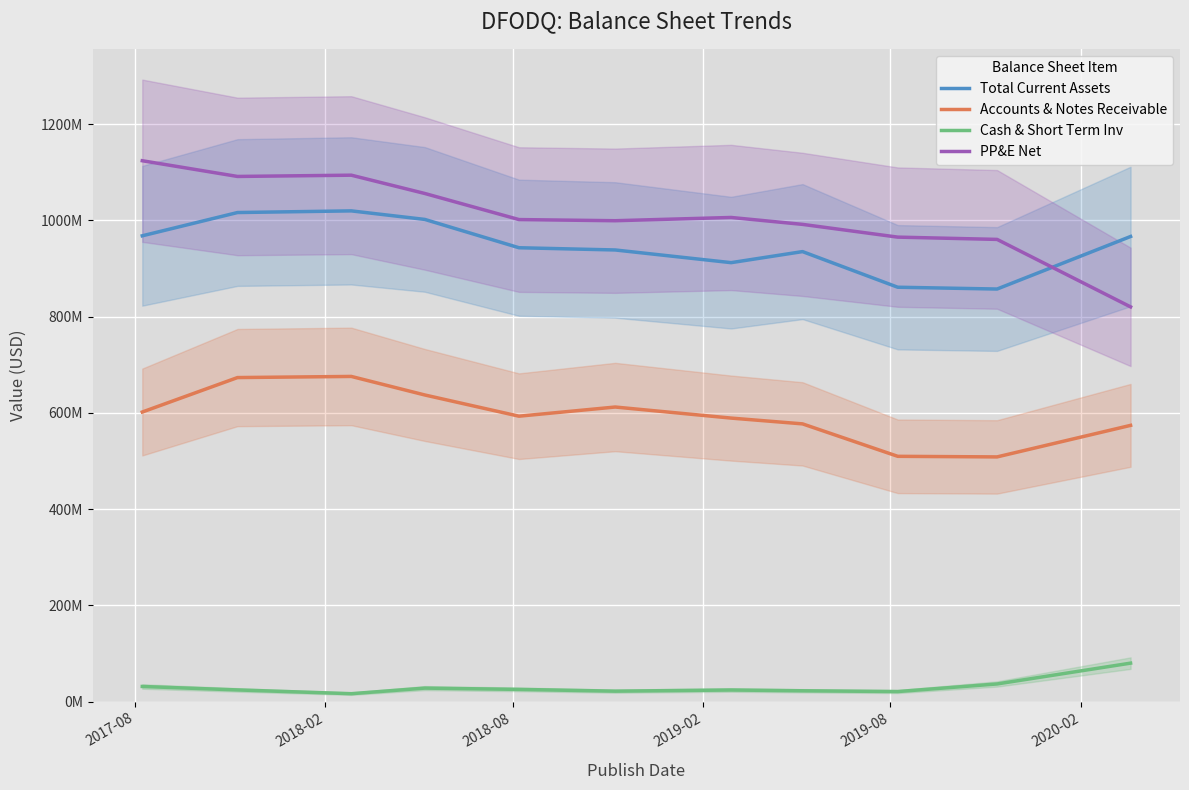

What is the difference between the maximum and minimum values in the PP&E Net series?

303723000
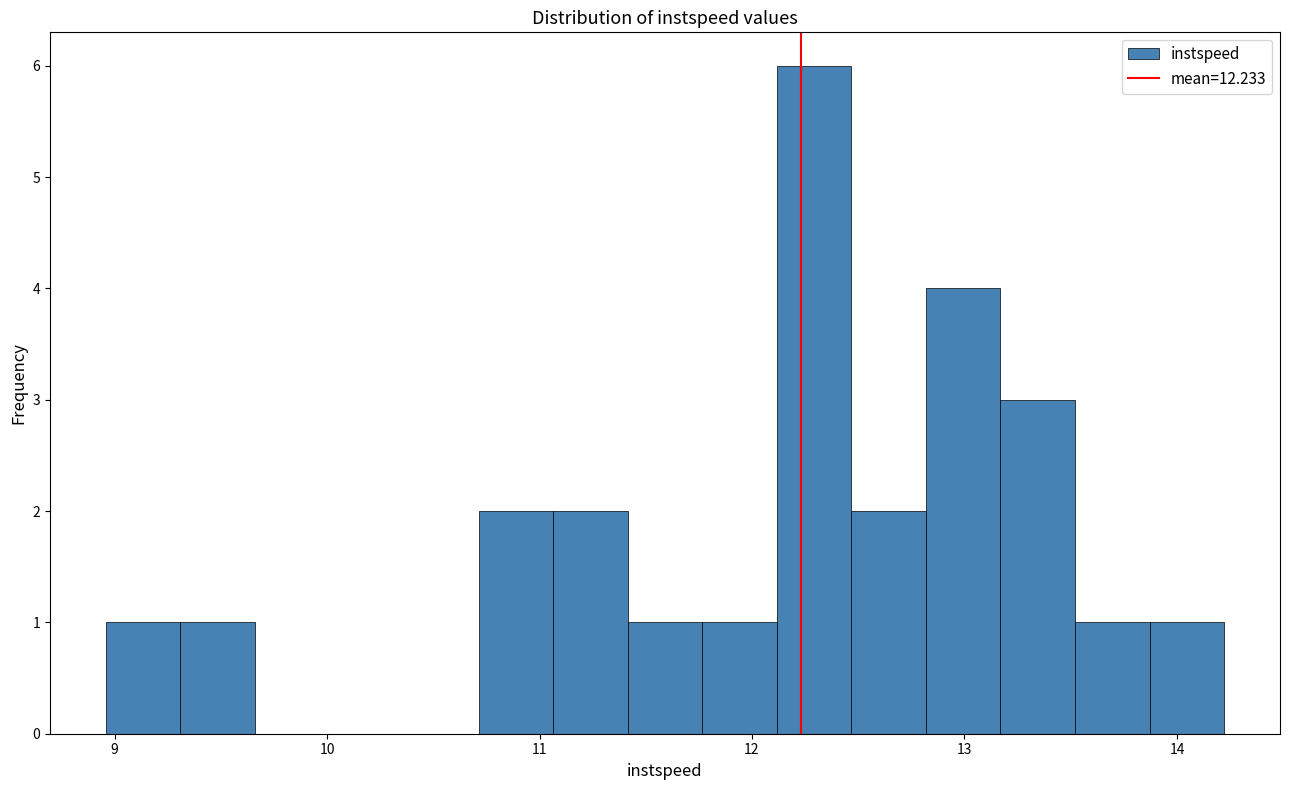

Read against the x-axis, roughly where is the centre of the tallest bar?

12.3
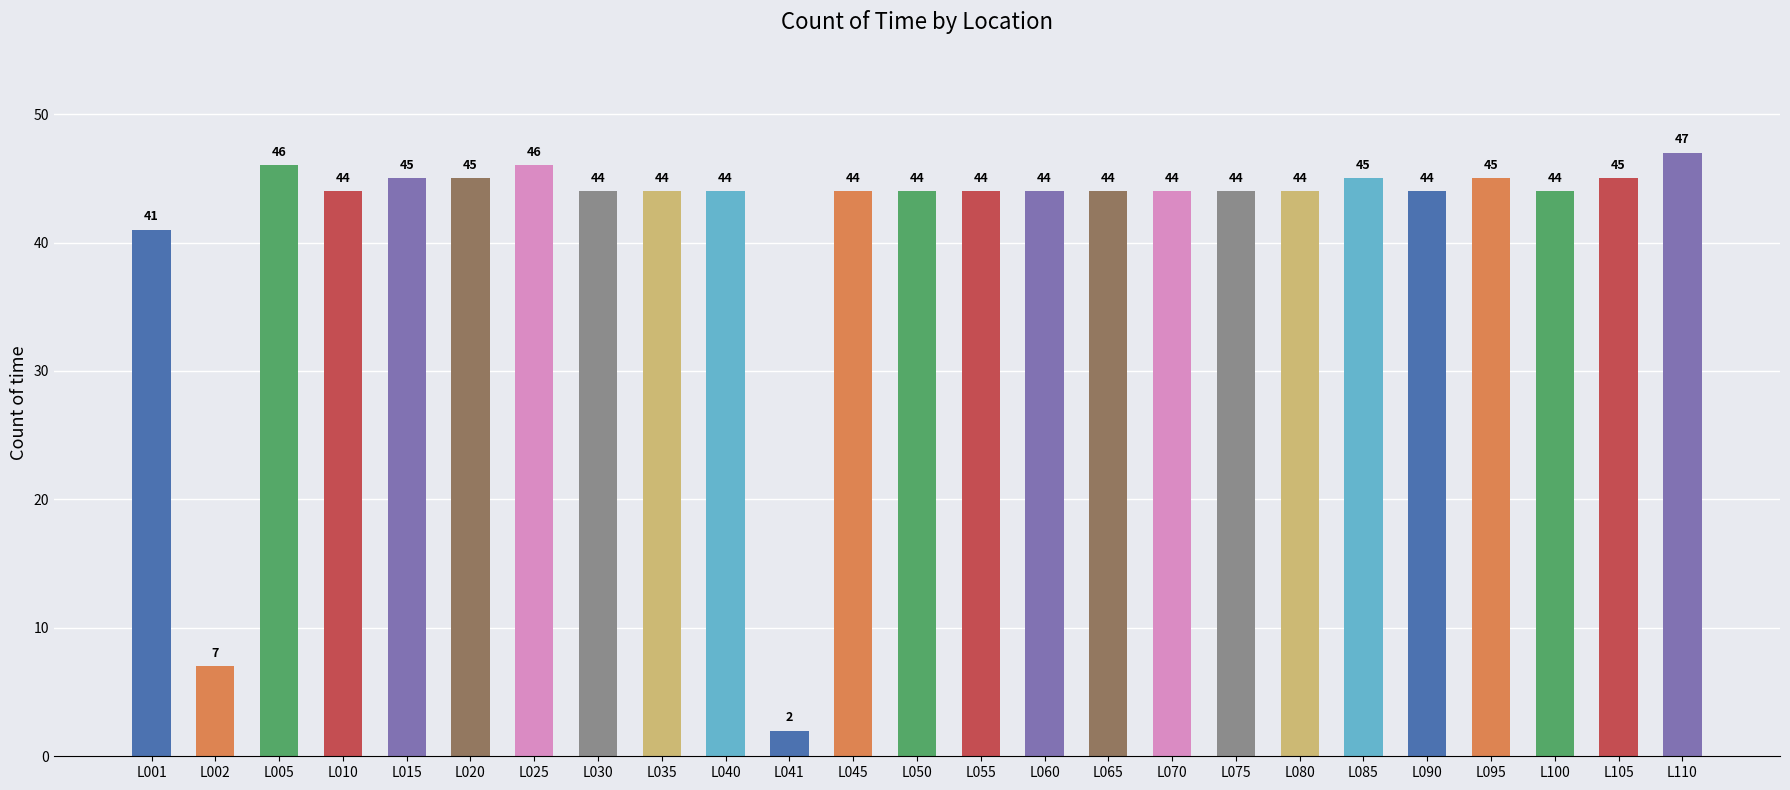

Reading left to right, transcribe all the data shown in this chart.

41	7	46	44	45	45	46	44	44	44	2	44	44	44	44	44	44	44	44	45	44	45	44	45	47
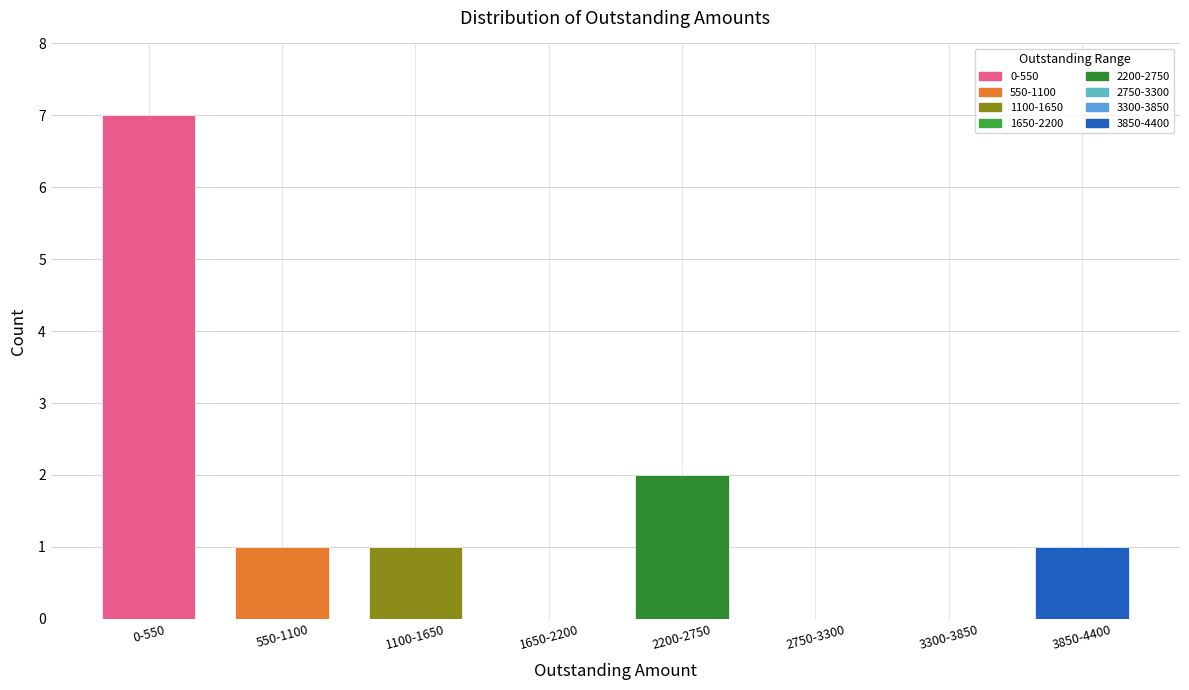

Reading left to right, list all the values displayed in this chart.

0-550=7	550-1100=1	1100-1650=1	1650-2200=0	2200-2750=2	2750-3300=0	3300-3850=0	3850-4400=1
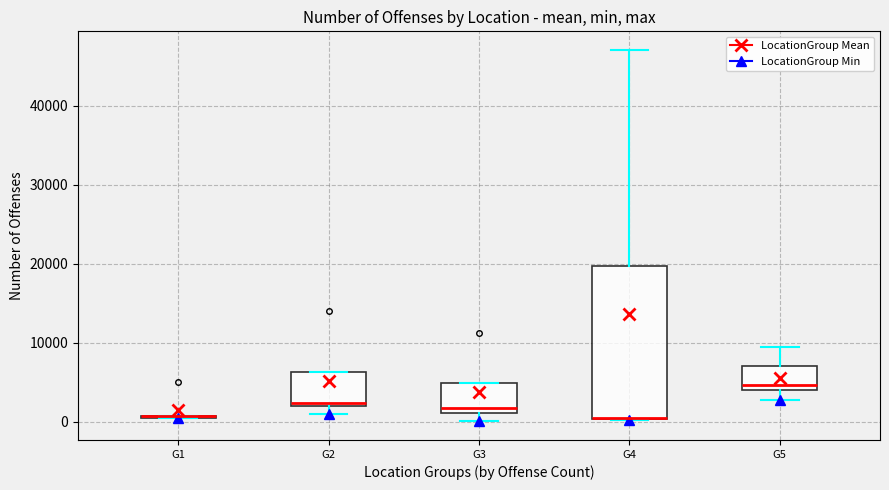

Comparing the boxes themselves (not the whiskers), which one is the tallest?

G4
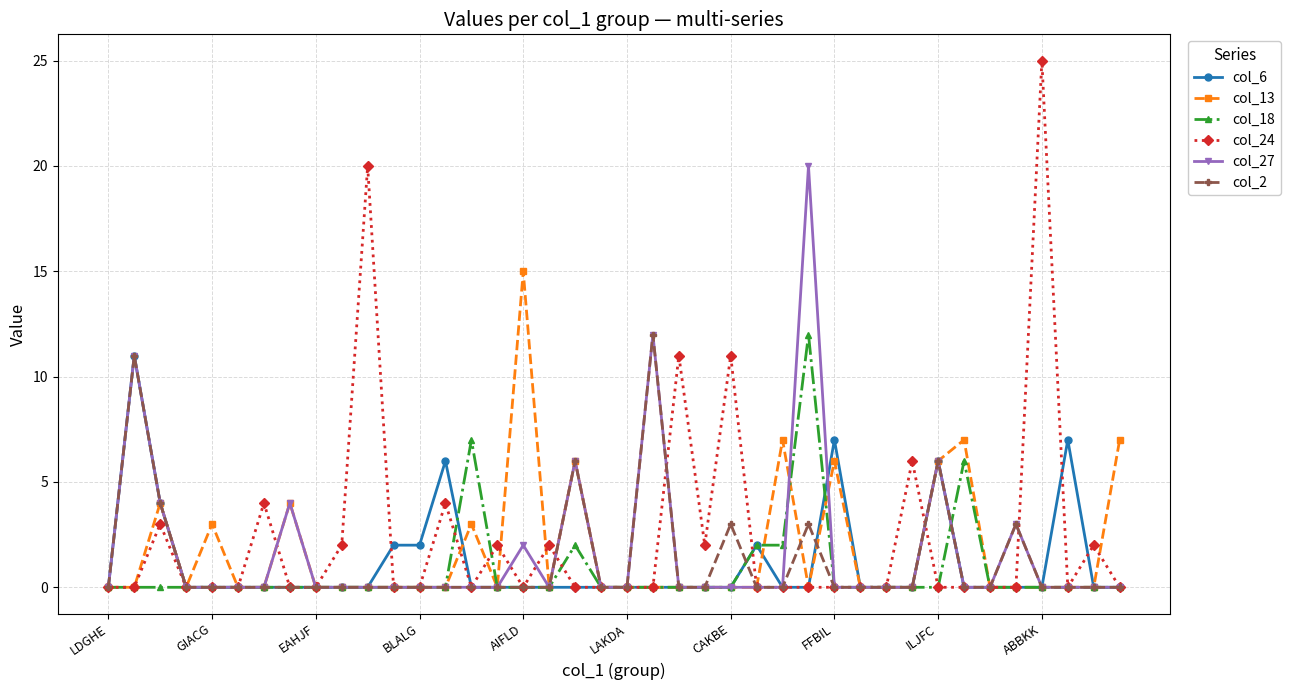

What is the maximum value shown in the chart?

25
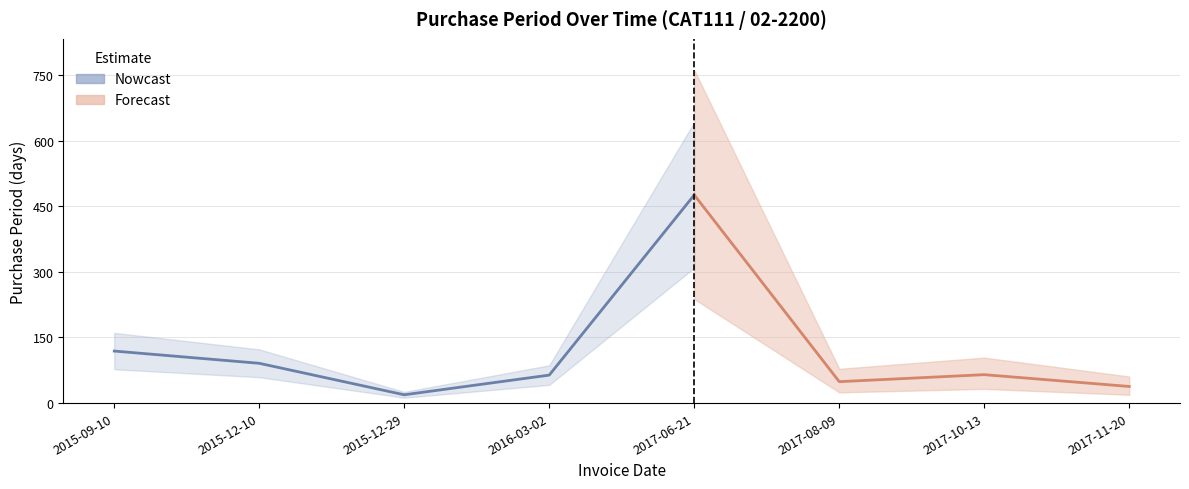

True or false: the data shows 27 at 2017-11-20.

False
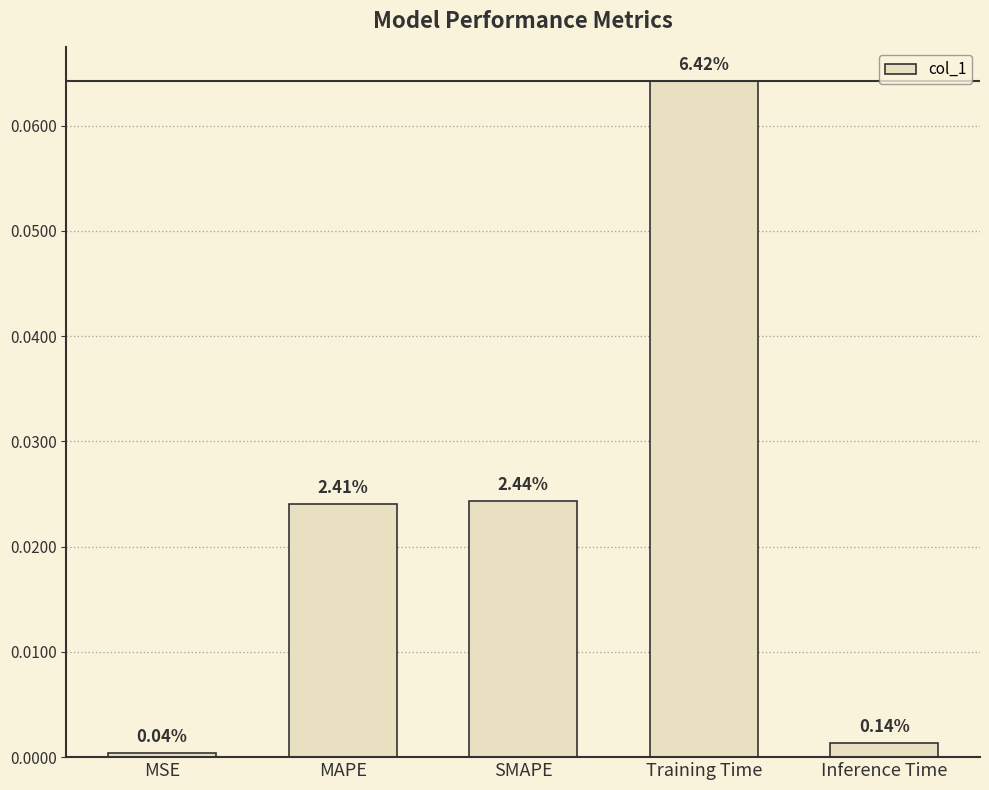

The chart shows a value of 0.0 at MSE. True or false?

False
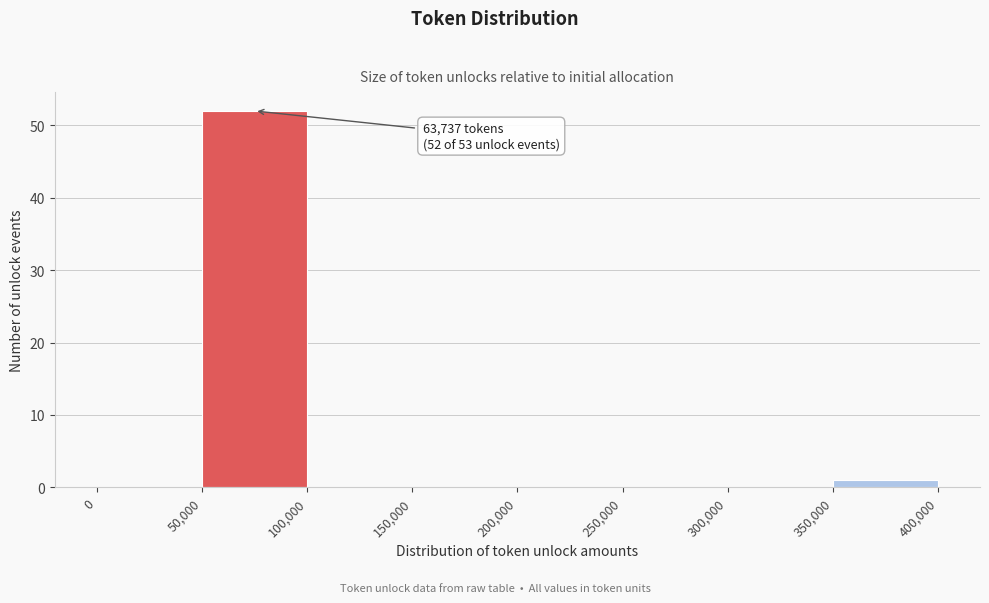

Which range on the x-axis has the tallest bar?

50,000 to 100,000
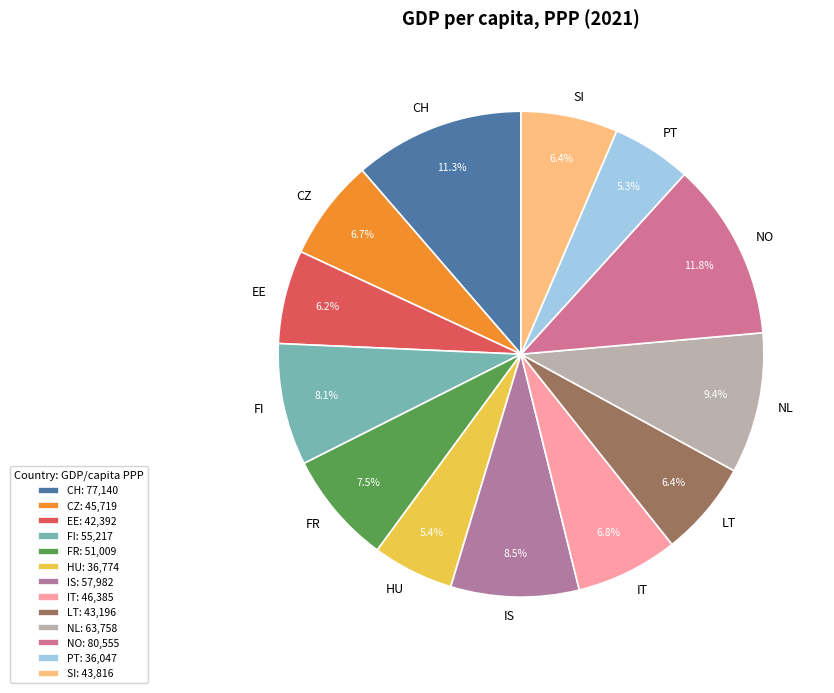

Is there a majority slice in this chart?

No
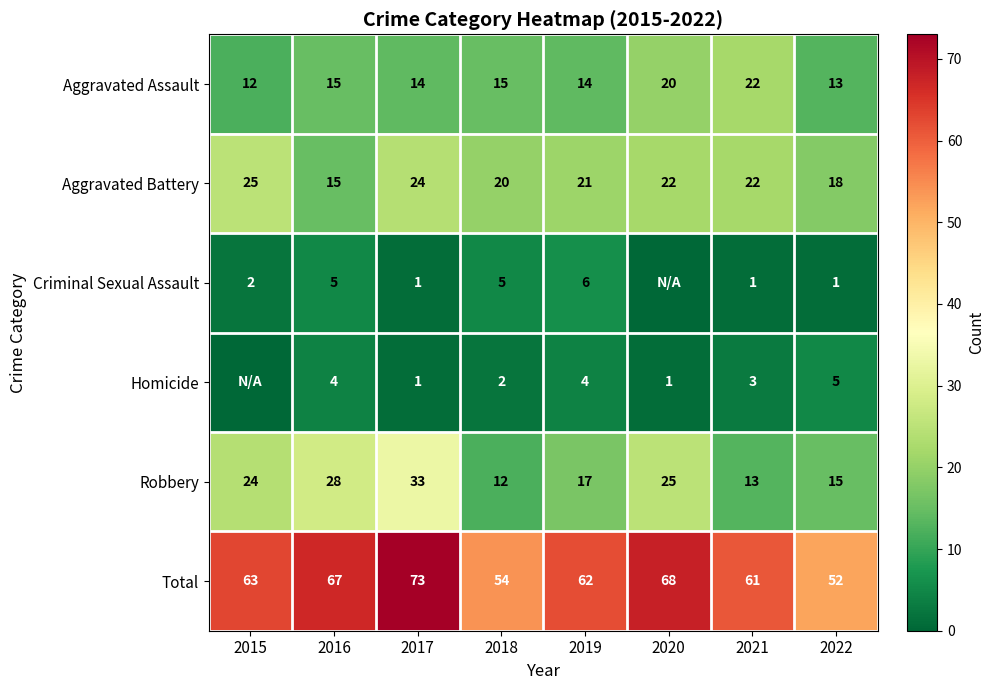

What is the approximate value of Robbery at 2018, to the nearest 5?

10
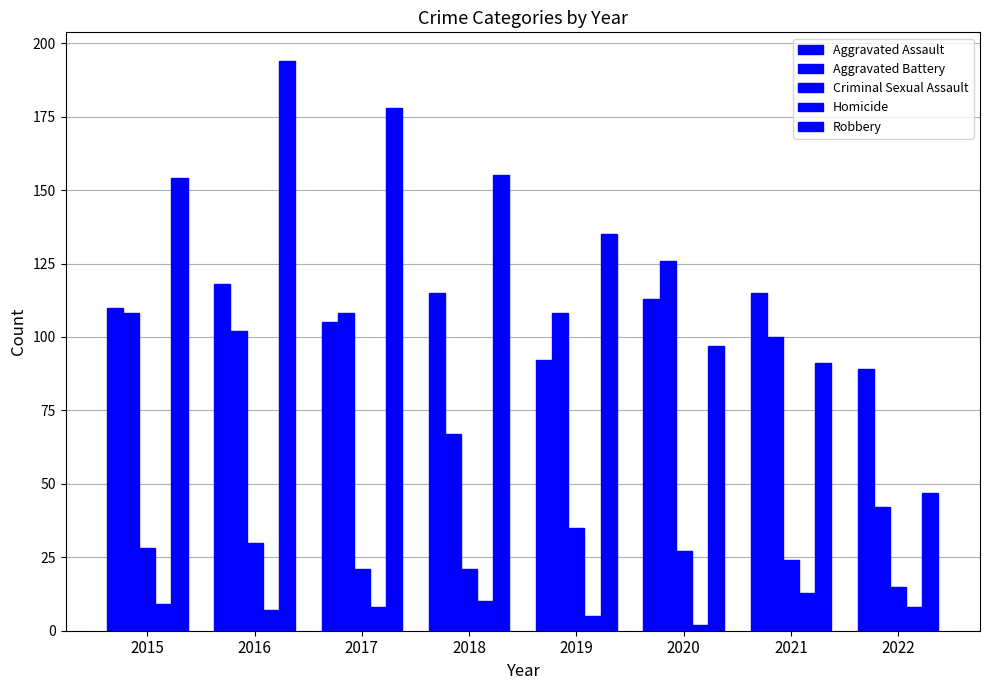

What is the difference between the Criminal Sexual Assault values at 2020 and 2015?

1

◆ **Task instructions**:
Quote the listing above line for line, omitting the pictures.

◆ **Output below**:
What is the difference between the maximum and minimum values in the PP&E Net series?

303723000

Read against the x-axis, roughly where is the centre of the tallest bar?

12.3

Reading left to right, transcribe all the data shown in this chart.

41	7	46	44	45	45	46	44	44	44	2	44	44	44	44	44	44	44	44	45	44	45	44	45	47

Reading left to right, list all the values displayed in this chart.

0-550=7	550-1100=1	1100-1650=1	1650-2200=0	2200-2750=2	2750-3300=0	3300-3850=0	3850-4400=1

Comparing the boxes themselves (not the whiskers), which one is the tallest?

G4

What is the maximum value shown in the chart?

25

True or false: the data shows 27 at 2017-11-20.

False

The chart shows a value of 0.0 at MSE. True or false?

False

Which range on the x-axis has the tallest bar?

50,000 to 100,000

Is there a majority slice in this chart?

No

What is the approximate value of Robbery at 2018, to the nearest 5?

10

What is the difference between the Criminal Sexual Assault values at 2020 and 2015?

1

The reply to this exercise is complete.